__Task directions__
Copy the entries from the line with "Aktuality Setkání : zajímavosti" up to and including the line with "-- Praha : AT", changing "2026" to "2027" and leaving everything else as it is.

(Data extracted from a collection)
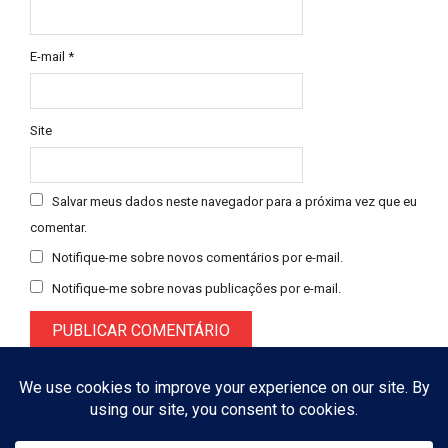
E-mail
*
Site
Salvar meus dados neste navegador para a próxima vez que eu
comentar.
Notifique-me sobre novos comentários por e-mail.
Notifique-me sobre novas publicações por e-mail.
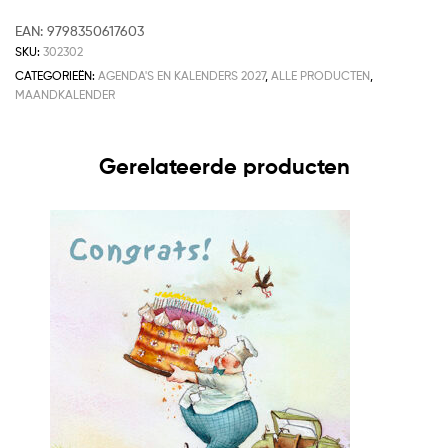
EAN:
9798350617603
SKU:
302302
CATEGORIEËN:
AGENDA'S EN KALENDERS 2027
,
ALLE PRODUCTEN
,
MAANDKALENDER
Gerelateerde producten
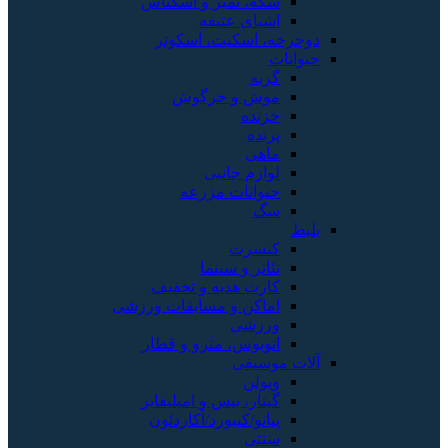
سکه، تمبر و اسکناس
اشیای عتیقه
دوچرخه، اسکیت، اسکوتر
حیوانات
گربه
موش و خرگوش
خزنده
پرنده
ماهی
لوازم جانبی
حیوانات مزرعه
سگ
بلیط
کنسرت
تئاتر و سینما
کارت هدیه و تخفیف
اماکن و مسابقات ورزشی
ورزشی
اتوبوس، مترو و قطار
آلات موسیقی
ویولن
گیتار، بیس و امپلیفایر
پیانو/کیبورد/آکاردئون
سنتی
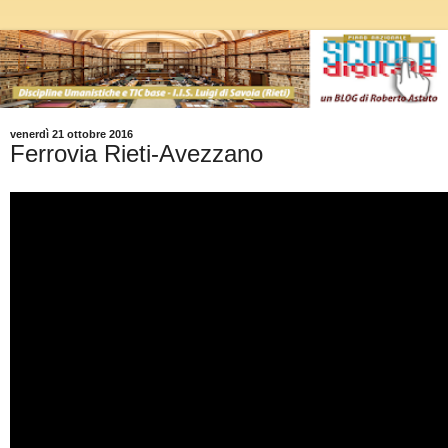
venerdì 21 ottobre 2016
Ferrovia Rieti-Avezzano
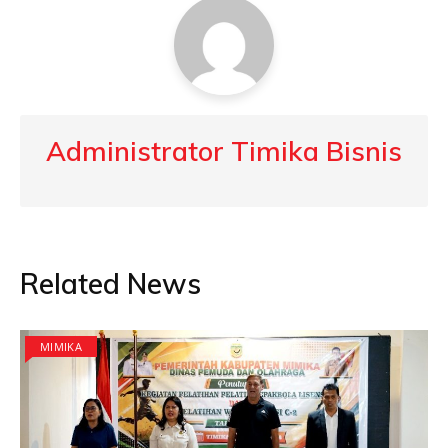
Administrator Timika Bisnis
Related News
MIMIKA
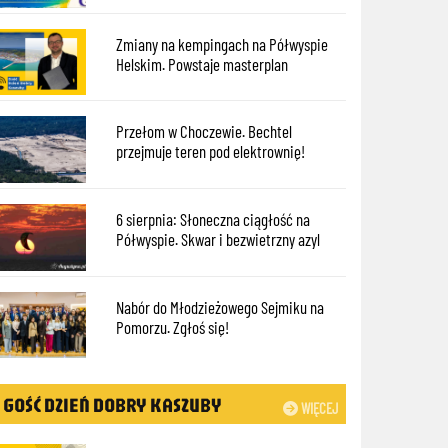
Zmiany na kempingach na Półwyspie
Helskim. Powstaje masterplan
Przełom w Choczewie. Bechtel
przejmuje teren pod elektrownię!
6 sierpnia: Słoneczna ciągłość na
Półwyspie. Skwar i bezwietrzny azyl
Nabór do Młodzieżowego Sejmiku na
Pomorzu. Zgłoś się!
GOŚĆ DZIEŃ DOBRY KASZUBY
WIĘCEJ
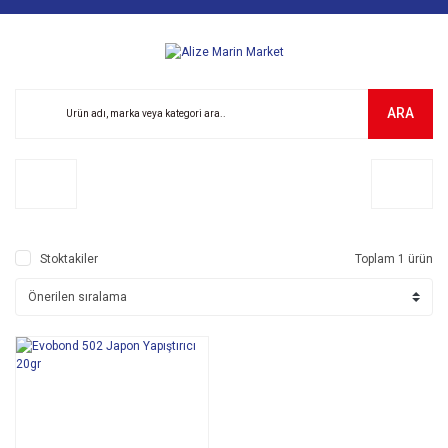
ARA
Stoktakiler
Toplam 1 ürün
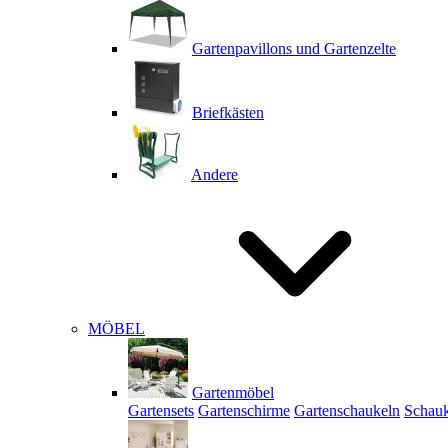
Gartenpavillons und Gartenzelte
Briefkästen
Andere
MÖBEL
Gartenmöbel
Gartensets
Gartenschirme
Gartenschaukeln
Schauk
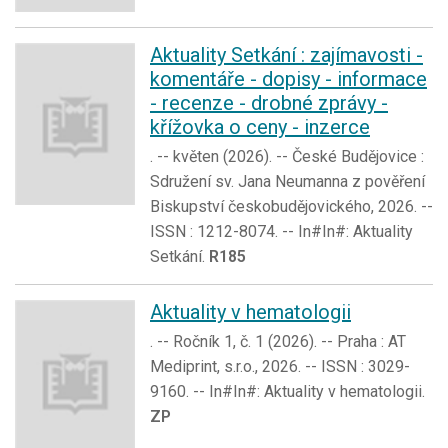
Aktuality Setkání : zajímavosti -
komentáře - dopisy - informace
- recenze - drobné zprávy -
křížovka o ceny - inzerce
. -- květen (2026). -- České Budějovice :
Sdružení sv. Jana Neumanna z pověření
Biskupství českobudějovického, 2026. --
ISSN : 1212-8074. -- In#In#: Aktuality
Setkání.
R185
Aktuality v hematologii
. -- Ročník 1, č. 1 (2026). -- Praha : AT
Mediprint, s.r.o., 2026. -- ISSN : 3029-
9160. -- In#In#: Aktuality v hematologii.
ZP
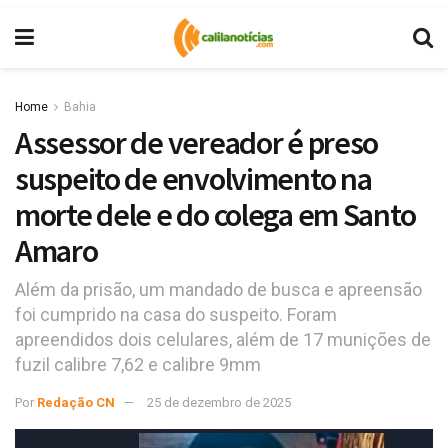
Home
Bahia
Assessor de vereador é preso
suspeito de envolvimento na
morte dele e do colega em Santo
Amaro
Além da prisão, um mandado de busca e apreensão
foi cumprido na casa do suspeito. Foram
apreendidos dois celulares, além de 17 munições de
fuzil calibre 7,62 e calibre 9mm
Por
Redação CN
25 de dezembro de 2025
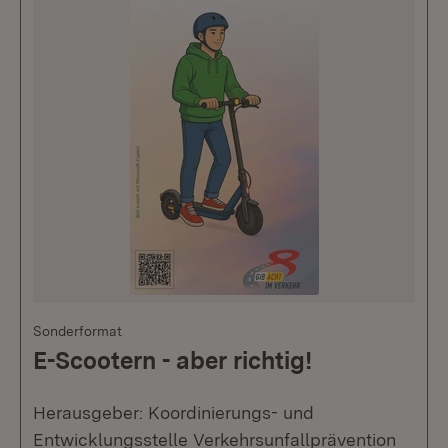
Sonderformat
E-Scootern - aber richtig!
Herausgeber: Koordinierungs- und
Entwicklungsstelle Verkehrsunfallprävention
--
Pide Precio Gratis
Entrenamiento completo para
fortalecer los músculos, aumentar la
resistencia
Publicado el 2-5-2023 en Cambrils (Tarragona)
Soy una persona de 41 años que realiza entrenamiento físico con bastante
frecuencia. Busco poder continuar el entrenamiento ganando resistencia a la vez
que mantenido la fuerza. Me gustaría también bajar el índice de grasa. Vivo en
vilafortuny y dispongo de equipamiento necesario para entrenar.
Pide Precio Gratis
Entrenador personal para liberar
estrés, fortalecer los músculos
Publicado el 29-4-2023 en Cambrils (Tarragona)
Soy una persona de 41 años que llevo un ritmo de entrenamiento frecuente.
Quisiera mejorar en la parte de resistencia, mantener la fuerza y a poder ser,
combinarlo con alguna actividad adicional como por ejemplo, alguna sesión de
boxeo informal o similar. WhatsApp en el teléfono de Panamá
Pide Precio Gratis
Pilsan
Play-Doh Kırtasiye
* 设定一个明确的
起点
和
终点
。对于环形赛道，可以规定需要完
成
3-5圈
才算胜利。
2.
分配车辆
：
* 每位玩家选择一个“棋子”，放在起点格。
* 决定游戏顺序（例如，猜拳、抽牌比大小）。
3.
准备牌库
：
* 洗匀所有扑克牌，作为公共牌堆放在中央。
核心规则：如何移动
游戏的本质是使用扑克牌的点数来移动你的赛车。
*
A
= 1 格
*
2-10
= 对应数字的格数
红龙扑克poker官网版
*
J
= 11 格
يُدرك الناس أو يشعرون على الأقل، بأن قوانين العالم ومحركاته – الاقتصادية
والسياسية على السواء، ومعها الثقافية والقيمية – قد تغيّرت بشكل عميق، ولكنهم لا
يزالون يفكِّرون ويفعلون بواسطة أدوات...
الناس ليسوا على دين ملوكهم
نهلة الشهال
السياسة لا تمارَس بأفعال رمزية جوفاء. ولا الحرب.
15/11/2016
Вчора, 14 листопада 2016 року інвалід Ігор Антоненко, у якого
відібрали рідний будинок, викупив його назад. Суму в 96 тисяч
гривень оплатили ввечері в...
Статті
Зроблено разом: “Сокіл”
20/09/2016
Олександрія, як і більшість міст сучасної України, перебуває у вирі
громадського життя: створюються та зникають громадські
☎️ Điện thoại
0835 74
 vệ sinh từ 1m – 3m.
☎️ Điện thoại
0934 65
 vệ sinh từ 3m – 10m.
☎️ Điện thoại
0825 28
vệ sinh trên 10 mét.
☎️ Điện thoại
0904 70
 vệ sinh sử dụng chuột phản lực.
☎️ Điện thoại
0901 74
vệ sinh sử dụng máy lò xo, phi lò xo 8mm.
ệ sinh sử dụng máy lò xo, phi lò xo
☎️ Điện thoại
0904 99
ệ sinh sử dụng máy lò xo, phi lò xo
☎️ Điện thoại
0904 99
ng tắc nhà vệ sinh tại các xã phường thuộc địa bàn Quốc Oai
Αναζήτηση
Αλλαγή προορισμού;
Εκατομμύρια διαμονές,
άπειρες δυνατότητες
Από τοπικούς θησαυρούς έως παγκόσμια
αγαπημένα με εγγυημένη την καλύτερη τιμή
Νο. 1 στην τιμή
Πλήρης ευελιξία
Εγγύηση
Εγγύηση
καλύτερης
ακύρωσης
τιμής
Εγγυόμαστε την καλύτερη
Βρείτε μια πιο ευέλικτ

__Response to the task__
Aktuality Setkání : zajímavosti -
komentáře - dopisy - informace
- recenze - drobné zprávy -
křížovka o ceny - inzerce
. -- květen (2027). -- České Budějovice :
Sdružení sv. Jana Neumanna z pověření
Biskupství českobudějovického, 2027. --
ISSN : 1212-8074. -- In#In#: Aktuality
Setkání.
R185
Aktuality v hematologii
. -- Ročník 1, č. 1 (2027). -- Praha : AT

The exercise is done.